Khamis Siksek <address@hidden> [2002-08-28 23:36:59 +0300]:
> I don't know whether this is a bug or not, but I will describe for you what I 
> have noticed

Thanks for the report.  But it is not a bug.  What you are seeing is
the difference between disk space used and file size.

> There are different outputs for these utilities while I expect the same 
> behavior
> $ls -al
> $du . -a -b --max-depth=1
> 
> The difference is in the sizes they show, there is no match between them, for 
> example I have a file that its size is 201 bytes using ls and 4096 using du .
> 
> If this is not a bug?!! can you explain this behavior for me.

The 'ls -l' lists out the size of the file.  That is the number of
bytes that you would read if you opened the file and read it from
beginning to end.  This should match what you see with 'wc -c' as
well.  This is useful when talking about size of files.

The 'du' listing is different.  It lists out how much disk space you
have used.  It does not look at sizes of individual files.  It instead
asks the filesystem how many disk blocks a file is consuming.
Therefore du is useful when talking about disk space used.

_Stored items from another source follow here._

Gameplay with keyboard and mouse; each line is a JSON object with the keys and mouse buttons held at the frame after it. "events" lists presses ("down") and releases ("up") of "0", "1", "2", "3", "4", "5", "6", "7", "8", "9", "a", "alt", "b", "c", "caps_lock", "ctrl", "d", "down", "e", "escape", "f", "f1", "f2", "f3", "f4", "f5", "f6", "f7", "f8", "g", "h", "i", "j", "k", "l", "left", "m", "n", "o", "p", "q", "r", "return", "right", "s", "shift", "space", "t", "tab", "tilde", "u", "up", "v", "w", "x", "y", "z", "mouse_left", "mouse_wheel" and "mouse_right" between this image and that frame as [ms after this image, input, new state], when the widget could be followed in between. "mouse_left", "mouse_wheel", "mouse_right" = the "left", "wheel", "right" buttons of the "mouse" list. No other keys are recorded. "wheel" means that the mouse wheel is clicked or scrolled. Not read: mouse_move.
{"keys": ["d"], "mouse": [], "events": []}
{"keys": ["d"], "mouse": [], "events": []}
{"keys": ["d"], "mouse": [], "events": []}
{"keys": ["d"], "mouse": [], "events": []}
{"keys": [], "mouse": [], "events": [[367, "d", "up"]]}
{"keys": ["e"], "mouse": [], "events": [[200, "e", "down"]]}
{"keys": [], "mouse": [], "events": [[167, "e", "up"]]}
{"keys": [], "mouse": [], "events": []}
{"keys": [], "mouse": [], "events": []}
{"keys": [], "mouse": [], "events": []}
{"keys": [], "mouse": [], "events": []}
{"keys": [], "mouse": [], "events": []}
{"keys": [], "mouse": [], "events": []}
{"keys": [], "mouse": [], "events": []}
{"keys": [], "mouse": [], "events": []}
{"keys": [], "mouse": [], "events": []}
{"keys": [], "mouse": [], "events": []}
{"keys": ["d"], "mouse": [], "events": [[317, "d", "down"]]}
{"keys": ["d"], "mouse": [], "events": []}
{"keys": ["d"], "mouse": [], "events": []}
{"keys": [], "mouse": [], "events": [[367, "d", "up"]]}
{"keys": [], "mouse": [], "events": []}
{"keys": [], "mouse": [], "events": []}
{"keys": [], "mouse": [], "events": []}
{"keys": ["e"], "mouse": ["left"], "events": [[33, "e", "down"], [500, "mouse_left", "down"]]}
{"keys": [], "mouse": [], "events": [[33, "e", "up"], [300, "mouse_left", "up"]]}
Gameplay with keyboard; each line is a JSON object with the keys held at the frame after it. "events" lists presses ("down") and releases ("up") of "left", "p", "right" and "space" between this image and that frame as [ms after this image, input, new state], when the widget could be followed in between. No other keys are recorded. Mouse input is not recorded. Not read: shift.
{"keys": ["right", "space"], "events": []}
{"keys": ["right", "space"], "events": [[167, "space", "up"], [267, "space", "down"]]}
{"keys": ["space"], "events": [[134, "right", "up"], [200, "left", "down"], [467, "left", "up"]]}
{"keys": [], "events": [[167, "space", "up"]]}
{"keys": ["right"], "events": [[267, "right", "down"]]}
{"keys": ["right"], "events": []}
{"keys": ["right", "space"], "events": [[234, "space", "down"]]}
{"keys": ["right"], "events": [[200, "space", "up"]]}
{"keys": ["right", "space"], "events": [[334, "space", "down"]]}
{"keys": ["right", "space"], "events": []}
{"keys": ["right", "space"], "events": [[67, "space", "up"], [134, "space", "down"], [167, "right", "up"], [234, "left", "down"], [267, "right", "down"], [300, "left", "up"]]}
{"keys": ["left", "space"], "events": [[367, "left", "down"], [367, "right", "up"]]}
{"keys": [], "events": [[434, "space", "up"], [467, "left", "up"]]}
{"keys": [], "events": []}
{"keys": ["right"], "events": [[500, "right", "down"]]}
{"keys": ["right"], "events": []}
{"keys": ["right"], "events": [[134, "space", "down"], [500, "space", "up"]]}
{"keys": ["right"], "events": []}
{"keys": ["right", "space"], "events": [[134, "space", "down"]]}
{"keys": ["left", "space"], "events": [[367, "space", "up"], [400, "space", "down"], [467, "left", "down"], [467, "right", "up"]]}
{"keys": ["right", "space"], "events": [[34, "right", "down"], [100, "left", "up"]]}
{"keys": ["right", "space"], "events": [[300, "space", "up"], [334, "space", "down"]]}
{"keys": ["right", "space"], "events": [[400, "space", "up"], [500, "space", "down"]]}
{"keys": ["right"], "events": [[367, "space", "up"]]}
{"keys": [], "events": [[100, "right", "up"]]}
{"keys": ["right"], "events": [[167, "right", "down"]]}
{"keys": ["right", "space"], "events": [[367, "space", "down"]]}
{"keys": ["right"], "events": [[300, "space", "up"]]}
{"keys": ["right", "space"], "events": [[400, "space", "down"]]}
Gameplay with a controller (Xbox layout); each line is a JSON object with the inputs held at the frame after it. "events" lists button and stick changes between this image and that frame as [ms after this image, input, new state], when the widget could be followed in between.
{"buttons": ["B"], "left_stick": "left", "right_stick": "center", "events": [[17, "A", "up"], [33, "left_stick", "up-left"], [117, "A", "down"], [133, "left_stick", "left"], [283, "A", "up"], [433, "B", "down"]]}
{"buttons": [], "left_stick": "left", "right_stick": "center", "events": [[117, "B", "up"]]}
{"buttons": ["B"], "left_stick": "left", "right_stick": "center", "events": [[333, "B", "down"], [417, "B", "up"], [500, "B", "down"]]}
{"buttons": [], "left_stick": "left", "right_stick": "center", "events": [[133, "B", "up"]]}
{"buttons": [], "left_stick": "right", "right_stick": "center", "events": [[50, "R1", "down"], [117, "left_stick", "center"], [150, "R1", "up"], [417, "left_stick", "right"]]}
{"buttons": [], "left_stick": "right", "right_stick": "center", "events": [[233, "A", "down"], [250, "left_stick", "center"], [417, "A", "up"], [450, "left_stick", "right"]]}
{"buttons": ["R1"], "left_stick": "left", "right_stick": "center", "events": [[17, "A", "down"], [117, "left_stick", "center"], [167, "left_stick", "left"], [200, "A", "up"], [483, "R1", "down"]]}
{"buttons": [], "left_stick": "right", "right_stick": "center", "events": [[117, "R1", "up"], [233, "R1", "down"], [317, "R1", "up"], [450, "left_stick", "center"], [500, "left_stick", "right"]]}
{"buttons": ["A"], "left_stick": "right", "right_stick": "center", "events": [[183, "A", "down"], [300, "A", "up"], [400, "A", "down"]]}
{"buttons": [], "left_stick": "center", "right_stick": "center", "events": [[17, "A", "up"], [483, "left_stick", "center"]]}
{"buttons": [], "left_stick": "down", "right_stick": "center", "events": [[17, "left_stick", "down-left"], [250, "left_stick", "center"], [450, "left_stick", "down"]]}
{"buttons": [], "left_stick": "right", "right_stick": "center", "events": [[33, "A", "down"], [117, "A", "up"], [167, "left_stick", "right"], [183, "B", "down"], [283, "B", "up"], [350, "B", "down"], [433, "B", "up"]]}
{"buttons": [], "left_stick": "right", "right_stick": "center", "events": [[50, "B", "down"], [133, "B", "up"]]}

Why are they different?  Because no one has ever designed a filesystem
that is 100% efficient.  Filesystems work in blocks and fragments of
blocks.  Today fragments are usually 512 bytes.  The numbers here are
not important and different filesystems do this differently.  But the
fact that files cannot be stored exactly at their file size but must
consume the entire fragment is the important concept.  The minimum
file non-zero file size is 1 byte but the file still consumes one
block which is 512 bytes and the storage ratio is inefficient.  But a
8192 size file will consume 16 512 byte fragments and be perfectly
efficient.  On average over all of the files on your disk things work
pretty well.

Note that you specifically asked du to print out the result converted
to bytes.  The natural units for du are the number of 512 byte
blocks.  But this is not natural for most humans and so there are
conversion options such as -b to bytes and -h and -H to larger units.

Also consumed but not reported are the associated inode blocks which
hold the ownership and mode information of the file.  So this as well
contributes to the overhead needed when making a filesystem on a disk.